Mina felt a sharp, biting pinch at the nape of her neck.

“They talk about things like that?”

“I don’t know,” Isabel said.

This was the time, Mina thought, to mention that she had seen Lily at Saks. It wasn’t even a secret. There was no information embedded there to hurt anyone; it was of absolutely no import that she’d declined to mention it at the time. But now they were actually discussing it, Suzanne, the idea that Isabel had to work to keep them on her side. Now it seemed relevant.

But then it was back, the chilled smoothness in the voice on the phone.

“I should go get dressed,” Isabel said. “Lunch with Concetta.”

“Oh, God, I completely forgot you’d agreed to do that. You really should have made him come along.”

“Yes,” Isabel said, and then the conversation was over, Mina knew it. See you soon, they told each other, and hung up.


MINA WAS IN THE PRODUCE SECTION when she saw Alexandra Barker, smelling a melon, holding it in front of her face and watching Mina from behind it.

Mina waved. Alexandra chucked the melon into her cart, waved back, and stalked around the corner into an aisle.

This was unpleasant. To be pumped for information by Alexandra Barker was bad enough; to feel that she was stalking you through the displays of misting vegetables, waiting for the moment when you might accidentally speak one of your private thoughts out loud, was much more distressing.

Mina was gathering the ingredients for Tom’s favorite pasta sauce, debating whether to use sour cream or whole milk yogurt, when she felt eyes on her once again.

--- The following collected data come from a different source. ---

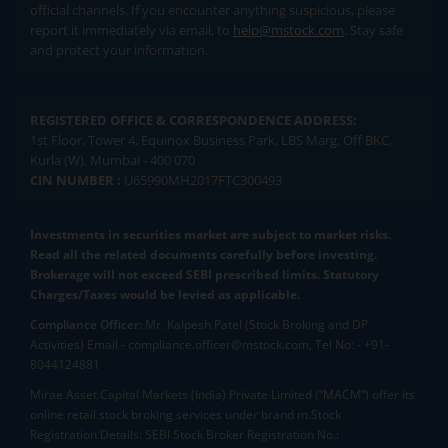
official channels. If you encounter anything suspicious, please
report it immediately via email, to
help@mstock.com
. Stay safe
and protect your information.
REGISTERED OFFICE & CORRESPONDENCE ADDRESS:
1st Floor, Tower 4, Equinox Business Park, LBS Marg, Off BKC,
Kurla (W), Mumbai - 400 070
CIN NUMBER :
U65990MH2017FTC300493
Investments in securities market are subject to market risks.
Read all the related documents carefully before investing.
Brokerage will not exceed SEBI prescribed limits. Statutory
Charges/Taxes would be levied as applicable.
Compliance Officer:
Mr. Kalpesh Patel (Stock Broking and DP
Activities) Email - compliance.officer@mstock.com, Tel No: - +91-
8044124881
Mirae Asset Capital Markets (India) Private Limited (“MACM”) offer its
online retail stock broking services under brand m.Stock
Registration Details: SEBI Stock Broker Registration No.:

This time it was a guy, much younger than her. Cute, maybe, in the way young women seemed to like these days. They prized the nerdier ones, now. In Mina’s heyday, marrying a balding, slightly hook-nosed kid with glasses was considered settling, an admission of the fact that it was very difficult to find a handsome man who was also going to make the salary you’d been hoping for. Now, girls just out of school didn’t seem to like them too pretty, didn’t seem to write them off for being skinny. And certainly not for having glasses.

Of course, Mina had been grasping at whatever she could get, and had been as surprised as anyone when that turned out to be Tom.

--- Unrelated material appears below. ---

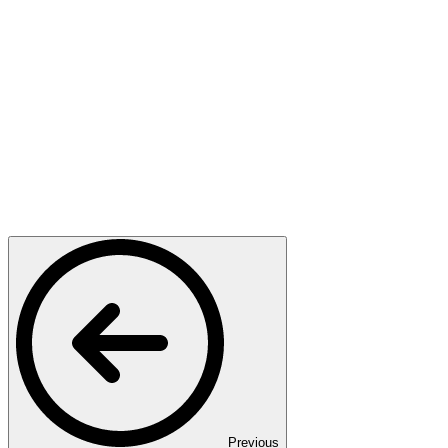
Previous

This kid had glasses, and that coarse sort of curly hair that could look by turns adorable or distasteful, depending on the lighting and how recently he’d showered. His hairline was strong and consistent on his forehead, good for him. He had a hungry look to him, was the best way she could think to describe it. She’d noticed him a few times already in the grocery store, always somewhere in her general area, but now he seemed to be almost openly watching her. He was pretending to read the label on a carton of milk. Whatever he did for a living, she hoped it didn’t involve subtle surveillance.

She turned back to the sour cream. When she pushed her cart away, turning to leave the dairy aisle, he was suddenly right there looking at cottage cheese, and she’d rammed into his foot.

“Jesus,” he said, “I’m sorry.”

She laughed. “Why are you sorry? Are you all right?”

He bent over, his tight jeans looking like they might rip without warning, and massaged his ankle.

“Totally,” he said. “And also totally not your fault. I was tuned out.”

“Sure,” Mina said, resisting the impulse to reply with “totally.”